Page last updated at 15:22 GMT, Thursday, 9 October 2008 16:22 UK

Council fined over theatre safety

Lyric theatre
The Lyric, Carmarthen was hosting an Urdd eisteddfod show

A council has been fined a maximum 45,000 after a teacher fell down a lift shaft backstage at a theatre while preparing for the Urdd eisteddfod.

Gareth Williams suffered serious facial and arm injuries at the Lyric Theatre, Carmarthen in May 2007.

Carmarthenshire Council admitted three charges under the Health and Safety at Work Act, before Llanelli Magistrates.

The council, which must also pay 7,712 costs, acted immediately to address the issues, the court was told.

The court heard Mr Williams, a teacher from outside the county, had volunteered to act as a stage manager during the youth cultural festival.

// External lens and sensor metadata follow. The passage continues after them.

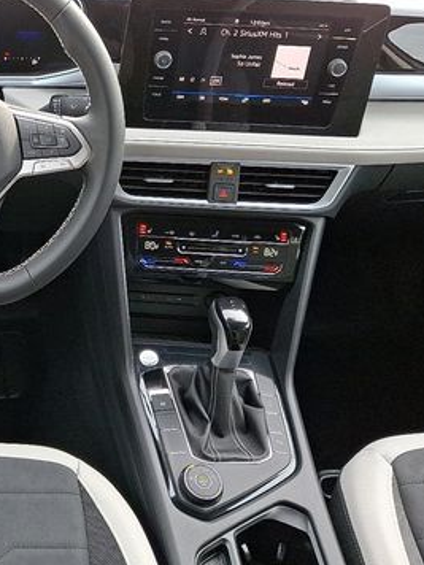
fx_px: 735
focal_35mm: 45
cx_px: -35
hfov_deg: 29.3
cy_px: 222
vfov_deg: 41.9
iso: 44
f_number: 1.8
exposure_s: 1/120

The council fell well short of the standards it would have expected other businesses to have met
Dale Collins, prosecuting

On 21 May 2007 he was at the council-run theatre for a technical rehearsal. He fell 2.5m down the shaft at the back of the stage, suffering injuries which still require a further operation to his wrist.

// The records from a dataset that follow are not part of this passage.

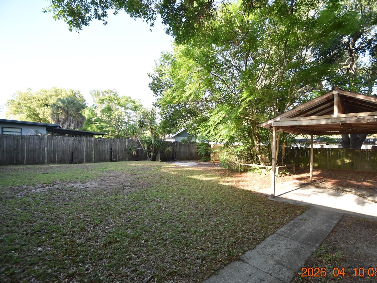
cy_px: 146
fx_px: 185
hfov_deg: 90.3
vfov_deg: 74.7
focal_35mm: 17
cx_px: 219
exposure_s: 1/750
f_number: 3.5
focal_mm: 10
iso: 800
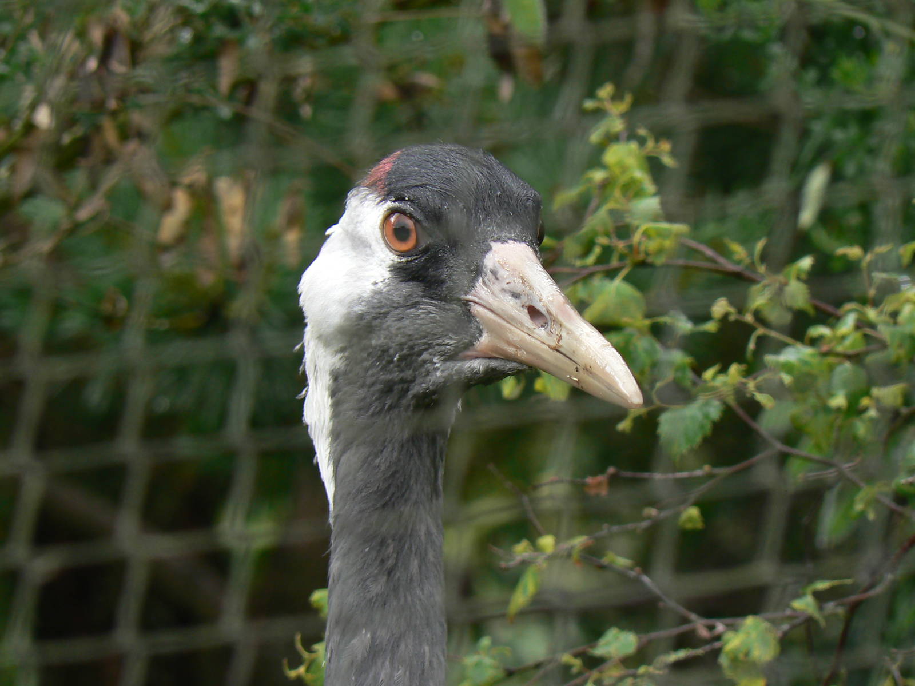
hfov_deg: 6.4
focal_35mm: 311
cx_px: 458
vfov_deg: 4.8
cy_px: 343
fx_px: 8221
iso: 100
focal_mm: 51.8
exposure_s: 1/60
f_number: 4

The shaft was used for a scissor lift to raise props and equipment from a basement.

Prosecuting Dale Collins said wooden boards, usually used to cover the hole, were not in place and there were no barriers or gates around it.

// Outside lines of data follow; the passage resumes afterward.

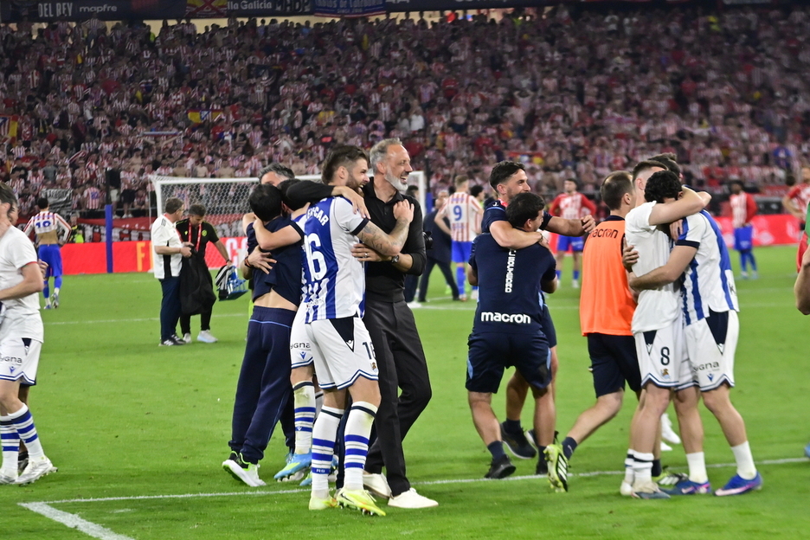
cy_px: 270
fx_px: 4050
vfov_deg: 7.6
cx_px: 405
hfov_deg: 11.4
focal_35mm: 180
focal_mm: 120
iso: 3200
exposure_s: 1/1000
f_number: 4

Furthermore the lift had not been properly maintained, had not been subject to a risk assessment and no employee or contractor had been trained to use it.

Following the incident, it was condemned by the council's insurers.

Mr Collins said the incident was all the more serious as Carmarthenshire Council was the enforcing authority for health and safety issues in the county.

"The council fell well short of the standards it would have expected other businesses to have met," he said.

The council pleaded guilty to failing to ensure the safety of employees and non-employees and failing to ensure the equipment was properly maintained.

In mitigation, Dafydd Enoch said the authority acted immediately to address the issue.

He said overall the council, which employs 10,000 staff, had an excellent safety record.

Sentencing the council to the maximum fine available to them, chair of the magistrates, Francis Neville, said: "The risk in this case was one of death."